First of all - if you don't know what Juneteenth is, stop a minute and feel happy anyway. June 19 is the day Federal troops arrived at Galveston and said "Yes, we will enforce the Emancipation Proclamation so let those people go already."

They then proceeded to muck things up in various ways, but at least the black population of the south wasn't stuck in neutral anymore. It was seriously argued right up to this day that the Federal government couldn't possibly, really, truly, no way, end slavery; they'd just curtail it or confine it or or or something that keeps our poor delicate white backs out of the cotton patch. A year later it was still being argued that "free" didn't have to mean "full citizen," either, and of course it didn't - "free" white women couldn't vote in most US elections, and though most pre-war feminists were also more or less abolitionist, the decision to extend the franchise to black men and not to women of any description split the cause of civil rights in ways it still hasn't recovered from.

But anyway. For some reason I had my dates out of step all week. I kept thinking that the last day of the field school was the 17th and that was good because my husband Damon needed the car on the 18th, when I should have been thinking the 18th and 19th respectively. It turned out to be just as well, though, because yesterday I had vertigo something awful and would have wrecked Moby on the way to the Castroville. So I can't report yet (I hope to hear) what turned up on the last day. On the next to the last day my balance was already going off, so rather than getting to dig up the unit I'd been sitting on - and which turned up lots of metal, bottles, leather, and a big batch of bone (causing us all to picture the 8th Infantry having a barbeque as they dumped their gear) - I started on a unit up top with Claire. My balance was already going off, so I screened a lot more than I dug. People with inner ear problems shouldn't have their heads lower than their butts.

The Civil War era stuff was all deep, of course. Our surface-level unit was a bit of a formality. Pits have to be wider at the top than at the bottom for safety's sake, and the only directly relevant information we were going to get from the surface would be a sense of just how disturbed this trash pit was, how big it was at different times, and what different uses might have gone into it. If we find Civil War stuff at level 3, for example, when the main bulk is at level 8, we know that either there were two episodes of deposition of Civil War material or somebody before us has disturbed the Civil War strata, either shoving some of the artifacts down or bringing some of them up.

But the question you're asking of a site right now isn't the only question that could be asked of it - that's why "irrelevant" material is still curated, waiting for someone to come along asking other questions.
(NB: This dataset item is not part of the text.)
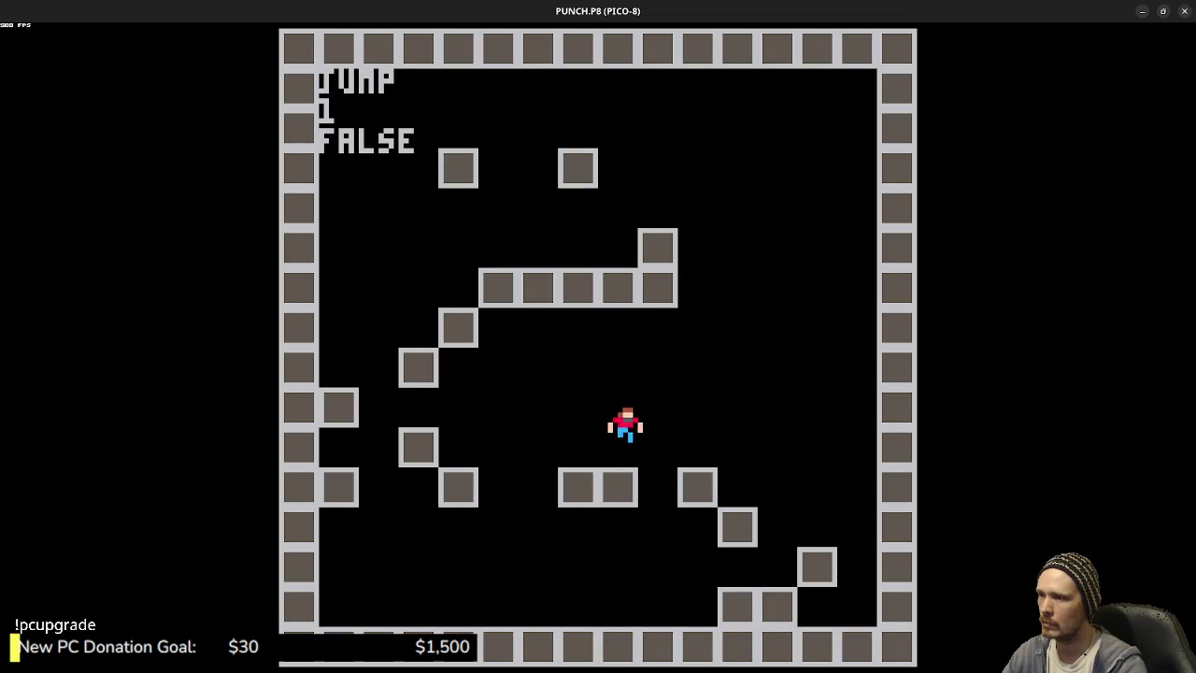
key("z")
key("z")
key("Left")
key("z")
And one of the satisfactions of archeology is to dig up artifacts that make you feel close to the inhabitants. Clair uncovered a button, a barrel hoop, hundreds of nails both round (modern) and square (19th-century), and a curling iron.

The curling iron illustrated one of the great truths of archeology - one person's mystery is another person's familiar household implement. Jesi, the crew chief who dug with Claire while I was screening, turned up what he at first thought was a burst metal pipe, but it had something riveted to it and, on examination, the apparent bursting was two pieces that fit together, a round pipe fitting into a half-pipe and rusted together. Claire knew it immediately for a curling iron, and when I saw it end-on I recognized it, too - as did every other woman on the site that day. The men didn't even know what a curling iron is.

This, as well as the need for man-hours of labor, is why archeology is done in teams. Nobody can know everything (though an experienced person can know a hell of a lot within his area of expertise). I knew enough to recognize herbivore molars attached to a jaw when they turned up in the screen, but Jesi, whose folks are from cow country, recognized them as calf. One person can identify spent .22 cartridges, another knows the difference between a steelie marble and round shot, somebody knows blackletter German or the proper terms for buttons or the difference between a horseshoe and a muleshoe or the dates of local flood events and how far they extended. Yes, you can look things up, but that takes awhile. Lynn had a lot of hard copy data on US Army equipment and insignia, but at the time I left the dig no one had identified the wing brooch, which looked like insignia to us.

I'm still tired, so tune in tomorrow (or Monday if I crash again) to find out what this dig was all about and get the lowdown on the ghost.

Meanwhile, here's a picture of the crew that was still here when the picture was taken on - Thursday? Friday? It all runs together in my head. Some faces are missing because the participants fluctuated from day to day. By missing Friday I probably got left out of a picture and missed the lunch the owners of the Old Alsatian were talking about hosting for us (and it would have been wonderful, too).


Lynn Yakubik, primary investigator, is center front. I'm at the right at the end with my water bottle, and Claire Younkin is standing behind me. I hope I'm still doing this stuff when I'm 84 like her! Jesi is the young guy behind her on the end of the last row, and I'm already beginning to forget the names of everybody else.